▶ [AUFGABE 1]
Schreib den Seitentext von „Schon 1652 erhielt“ bis „und Schulden treibe.“ noch einmal ab und tausche dabei „Reiselust“ gegen „Wanderlust“ aus.

▶ [SEITENTEXT]
Hessen-Rotenburg, Wilhelm der Ältere Landgraf von [ID = 10077]

* 15.5.1648 Kassel, † 20.11.1725 Langenschwalbach heute Bad Schwalbach, Begräbnisort: Langenschwalbach heute Bad Schwalbach katholische Kirche St. Elisabeth, evangelisch-reformiert
Andere Namen | Wirken | Familie | Nachweise | Leben | Zitierweise
Wirken

Werdegang:

  • 3.3.1669: Eheschließung mit Gräfin Maria Anna von Löwenstein-Wertheim

Funktion:

  • Hessen-Rotenburg, Landgraf, 1693-1725

Lebensorte:

  • Kassel
Familie

Vater:

Hessen-Rheinfels-Rotenburg, Ernst I. Landgraf von, * Kassel 8./18.12.1623, † Köln 2./12.5.1693

Mutter:

Solms-Münzenberg, Maria Eleonore Gräfin von, * Butzbach 6.12.1632, † Köln 12.8.1689, Heirat Frankfurt am Main 10.6.1647, Tochter des Grafen Philipp Reinhard I. zu Solms-Münzenberg und der Gräfin Elisabeth von Wied

Partner:

  • Löwenstein-Wertheim, Maria Anna Gräfin von, 1652–1688, Heirat Rochefort 3.3.1669

Verwandte:

  • Hessen-Wanfried, Wilhelm der Jüngere von <Neffe>, 1681–1731
  • Hessen-Wanfried, Carl Landgraf von <Bruder>, 1649–1711, 1693 als Landgraf Begründer der bis 1755 bestehenden Nebenlinie Hessen-Wanfried
  • Hessen-Rotenburg, Eleanore von <Tochter>, * 26.11.1674
  • Hessen-Rotenburg, Eleanore Maria Amalie von <Tochter>, * 25.9.1675, Heirat Theodor Eustach, Pfalzgraf von Sulzbach
  • Hessen-Rotenburg, Elisabeth Katharina Felicitas von <Tochter>, * 14.2.1677, Heirat 1. Franz Alexander Prinz von Nassau-Hadamar, 2. Anton Ferdinand Graf von Attems
  • Hessen-Rotenburg, Sophie von <Tochter>, * 4.4.1678
  • Hessen-Rotenburg, Maria Amelie Wilhelmine von <Tochter>, * 6.8.1679
  • Hessen-Rotenburg, Joaneta von <Tochter>, * 12.9.1680, religiosa
  • Hessen-Rotenburg, Ernestina von <Tochter>, * 23.10.1681, Heirat Roberto Conde de La Cerda de Villalonga
  • Hessen-Rotenburg, Ernst II. Leopold Landgraf von <Sohn>, * 15.6.1684, Heirat Eleonore Maria Anna Gräfin zu Löwenstein-Wertheim-Rochefort, ab 1725 Landgraf
  • Sommerau, Philipp von <Sohn>, illegitim, Mutter: Buseck, Maria Antonia von, geb. Fechenbach
  • Cörnberg, Burkhard von <Sohn>, illegitim
Nachweise

Literatur:

Bildquelle:

Landgraf Wilhelm „der Ältere“, Ölbild, Schloss Corvey (Foto: Andreas Krukemeyer/Boffzen) (beschnitten), in: Franz, Das Haus Hessen, Darmstadt 2012, S. 200

Leben

Schon 1652 erhielt der erst vierjährige älteste Sohn Landgraf Ernsts die Anwartschaft auf ein Kanonikat des Domstifts Köln. Von 1655 an bis zur Heirat 1669 bezog er als seit 1656 mit der Tonsura clericalis versehener Stiftsherr eine Präbende. Allerdings zeigte er zum geistlichen Leben ebenso wenig Neigung wie zu gelehrten Studien. Von der Mutter verwöhnt, fühlte er sich vom Vater, der immer wieder vergeblich versuchte, ihn als seinen designierten Nachfolger zumindest mit den Grundbegriffen der Landesverwaltung und Kanzleiarbeit vertraut zu machen, gegängelt, kritisiert und nicht zu Unrecht gering geschätzt. Die vermutlich einzige Gemeinsamkeit zwischen Vater und Sohn war die Reiselust, die Ernst bei Wilhelm allerdings als Unrast bezeichnete, die ihn seiner Familie entfremde und in fragwürdige Gesellschaft und Schulden treibe.

▶ [AUFGABE 2]
Nenne jede Zeile der Auflistung, in der die Zeichenfolge „handleiding“ vorkommt. Groß- und Kleinschreibung zählt.

▶ [Gespeicherte Datensätze]
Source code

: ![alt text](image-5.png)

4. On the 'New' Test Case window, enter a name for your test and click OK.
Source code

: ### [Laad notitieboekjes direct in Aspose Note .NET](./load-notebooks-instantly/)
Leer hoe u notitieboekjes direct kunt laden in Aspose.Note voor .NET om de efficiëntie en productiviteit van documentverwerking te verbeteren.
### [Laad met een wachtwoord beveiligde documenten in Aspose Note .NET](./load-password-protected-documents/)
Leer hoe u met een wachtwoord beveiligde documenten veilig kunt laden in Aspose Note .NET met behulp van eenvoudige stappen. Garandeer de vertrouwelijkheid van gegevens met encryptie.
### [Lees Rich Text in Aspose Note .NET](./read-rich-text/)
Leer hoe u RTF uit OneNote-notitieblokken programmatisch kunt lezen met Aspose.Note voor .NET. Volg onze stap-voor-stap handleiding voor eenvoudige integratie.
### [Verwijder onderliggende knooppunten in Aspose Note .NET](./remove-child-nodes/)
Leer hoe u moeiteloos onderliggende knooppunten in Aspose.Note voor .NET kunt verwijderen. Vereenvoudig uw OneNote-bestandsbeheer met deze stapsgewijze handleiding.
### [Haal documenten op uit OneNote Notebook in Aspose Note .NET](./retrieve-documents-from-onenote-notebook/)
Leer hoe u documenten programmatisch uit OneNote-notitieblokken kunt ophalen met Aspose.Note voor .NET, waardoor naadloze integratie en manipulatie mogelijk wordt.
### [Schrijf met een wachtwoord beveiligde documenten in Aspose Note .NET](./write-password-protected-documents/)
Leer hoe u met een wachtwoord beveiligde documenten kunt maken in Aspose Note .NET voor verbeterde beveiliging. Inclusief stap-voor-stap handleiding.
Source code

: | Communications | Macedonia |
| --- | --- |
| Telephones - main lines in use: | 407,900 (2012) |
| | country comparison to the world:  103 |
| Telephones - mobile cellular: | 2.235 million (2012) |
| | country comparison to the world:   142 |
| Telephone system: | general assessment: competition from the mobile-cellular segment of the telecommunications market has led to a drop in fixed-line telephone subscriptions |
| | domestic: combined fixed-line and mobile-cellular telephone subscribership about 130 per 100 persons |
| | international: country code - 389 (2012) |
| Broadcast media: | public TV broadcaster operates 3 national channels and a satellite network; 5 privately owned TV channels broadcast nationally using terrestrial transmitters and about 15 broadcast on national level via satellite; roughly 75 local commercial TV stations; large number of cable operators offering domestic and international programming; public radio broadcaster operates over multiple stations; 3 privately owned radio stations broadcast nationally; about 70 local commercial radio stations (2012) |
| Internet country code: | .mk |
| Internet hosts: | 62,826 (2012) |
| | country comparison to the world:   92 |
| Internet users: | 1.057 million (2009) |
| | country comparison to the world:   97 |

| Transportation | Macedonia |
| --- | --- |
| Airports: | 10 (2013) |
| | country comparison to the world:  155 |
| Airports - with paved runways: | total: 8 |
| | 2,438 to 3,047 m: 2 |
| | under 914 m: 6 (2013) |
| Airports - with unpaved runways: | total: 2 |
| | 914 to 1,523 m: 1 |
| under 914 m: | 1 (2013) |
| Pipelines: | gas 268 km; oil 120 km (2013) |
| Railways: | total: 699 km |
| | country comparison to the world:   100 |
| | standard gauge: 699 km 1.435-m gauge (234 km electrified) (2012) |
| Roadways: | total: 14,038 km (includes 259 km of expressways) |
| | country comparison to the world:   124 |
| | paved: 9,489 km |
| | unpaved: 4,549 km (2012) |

▶ [ANTWORTTEIL 1]
Schon 1652 erhielt der erst vierjährige älteste Sohn Landgraf Ernsts die Anwartschaft auf ein Kanonikat des Domstifts Köln. Von 1655 an bis zur Heirat 1669 bezog er als seit 1656 mit der Tonsura clericalis versehener Stiftsherr eine Präbende. Allerdings zeigte er zum geistlichen Leben ebenso wenig Neigung wie zu gelehrten Studien. Von der Mutter verwöhnt, fühlte er sich vom Vater, der immer wieder vergeblich versuchte, ihn als seinen designierten Nachfolger zumindest mit den Grundbegriffen der Landesverwaltung und Kanzleiarbeit vertraut zu machen, gegängelt, kritisiert und nicht zu Unrecht gering geschätzt. Die vermutlich einzige Gemeinsamkeit zwischen Vater und Sohn war die Wanderlust, die Ernst bei Wilhelm allerdings als Unrast bezeichnete, die ihn seiner Familie entfremde und in fragwürdige Gesellschaft und Schulden treibe.

▶ [ANTWORTTEIL 2]
Leer hoe u RTF uit OneNote-notitieblokken programmatisch kunt lezen met Aspose.Note voor .NET. Volg onze stap-voor-stap handleiding voor eenvoudige integratie.
Leer hoe u moeiteloos onderliggende knooppunten in Aspose.Note voor .NET kunt verwijderen. Vereenvoudig uw OneNote-bestandsbeheer met deze stapsgewijze handleiding.
Leer hoe u met een wachtwoord beveiligde documenten kunt maken in Aspose Note .NET voor verbeterde beveiliging. Inclusief stap-voor-stap handleiding.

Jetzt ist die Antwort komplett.